The potential for new microcapsule morphologies was further explored in Chapter 4 where the formation of Eudragit capsules with other oils instead of hexadecane was studied, and in Chapter 5 where a blend of poly(methyl methacrylate) (PMMA) and Eudragit was used.
In Chapter 4 the effects of chain lengths of vegetable oils on the formation of porous microcapsules with hollow and multi-compartment structures is discussed. The encapsulation of oil and the morphology of the resulting microcapsules depends on the interaction between the Eudragit polymer and the type of oil that was used. Microcapsule formation using long chain length oils such as sunflower oil, olive oil and coconut oil resulted in well-defined microcapsules with a single encapsulated oil droplet, covered with a Eudragit-rich shell. On the other hand, capsules prepared with relatively short chain length oils, such as medium chain triglyceride oil, resulted in capsules with many individual small oil droplets encapsulated in an Eudragit matrix. Extraction of the oil from the microcapsules with hexane results in the formation of hollow porous shells as was investigated with optical microscopy and SEM. These structures are formed during microcapsule formation due to the complex phase separation processes in the Eudragit-water-oil-DCM quaternary system.

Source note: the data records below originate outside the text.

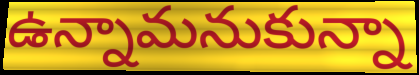
ఉన్నామనుకున్నా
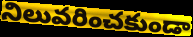
నిలువరించకుండా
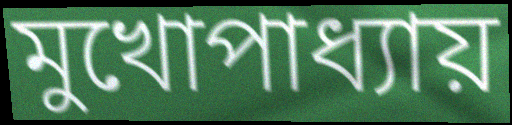
মুখোপাধ্যায়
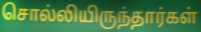
சொல்லியிருந்தார்கள்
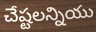
చేష్టలన్నియు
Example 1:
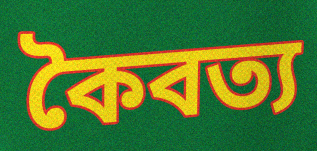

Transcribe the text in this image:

কৈবত্য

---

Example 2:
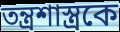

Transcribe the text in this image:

তন্ত্রশাস্ত্রকে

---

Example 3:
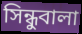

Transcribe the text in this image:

সিন্ধুবালা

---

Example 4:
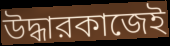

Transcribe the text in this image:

উদ্ধারকাজেই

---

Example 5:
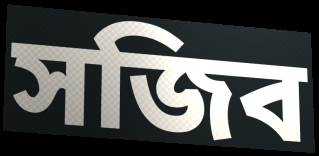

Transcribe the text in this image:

সজিব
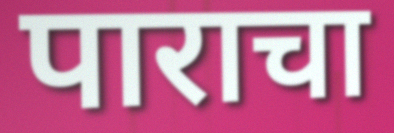
पाराचा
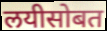
लयीसोबत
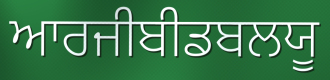
ਆਰਜੀਬੀਡਬਲਯੂ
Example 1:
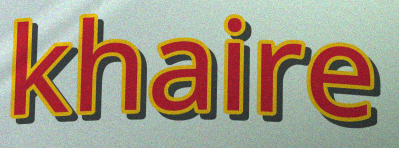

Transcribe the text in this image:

khaire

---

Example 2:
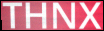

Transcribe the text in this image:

In Chapter 5 the formation of microcapsules is further explored by using a blend of PMMA and Eudragit. Microspheres formed with this blend were found to consist of a PMMA core inside an Eudragit-rich shell, which tends to be porous. As the amount of Eudragit is increased, a thicker and more porous outer shell is formed due to the enhanced interaction of water with Eudragit. After dissolution of the Eudragit at high pH, different core surface structures resulted, from irregular surfaces to microspheres with a fiber-like, swollen corona around it, and to a surface covered with small nodular structures, dependent on the concentrations of PMMA and Eudragit in the initial mixture. As already indicated above, these structures are formed as a result of complex phase separation processes between polymers and (non)solvents, and between the two polymers.

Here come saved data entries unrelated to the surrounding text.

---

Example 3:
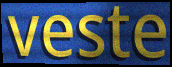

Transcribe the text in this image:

veste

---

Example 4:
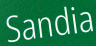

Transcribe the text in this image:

Sandia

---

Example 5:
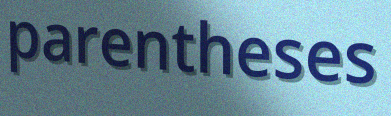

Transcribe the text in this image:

parentheses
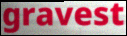
gravest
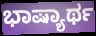
ಭಾಷ್ಯಾರ್ಥ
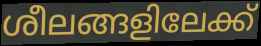
ശീലങ്ങളിലേക്ക്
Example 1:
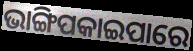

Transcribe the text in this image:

ଭାଙ୍ଗିପକାଇପାରେ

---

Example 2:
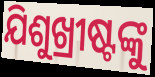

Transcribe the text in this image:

In Chapter 6 the results described in this thesis were compared with existing literature, yielding an outlook on the field of microencapsulation through phase separation. A general concept is discussed on how to obtain various interesting complex structures with phase separation combined with microsieve emulsification. Finally, a conceptual process design is discussed for industrial scale production of microcapsules and microspheres with use of microsieve emulsification.
This thesis has yielded insight in the formation of a range of microcapsule morphologies by investigating a range of new production methods (microsieves and demixing conditions) and formulations (different concentrations, oils and using one polymer or a blend), and through this provides better insight into the mechanisms of microcapsule formation. While some of the structures may be directly used for microcapsule formation, some other structures may well have potential for other applications.
Figure. Examples of structured microcapsules and microspheres developed in this thesis.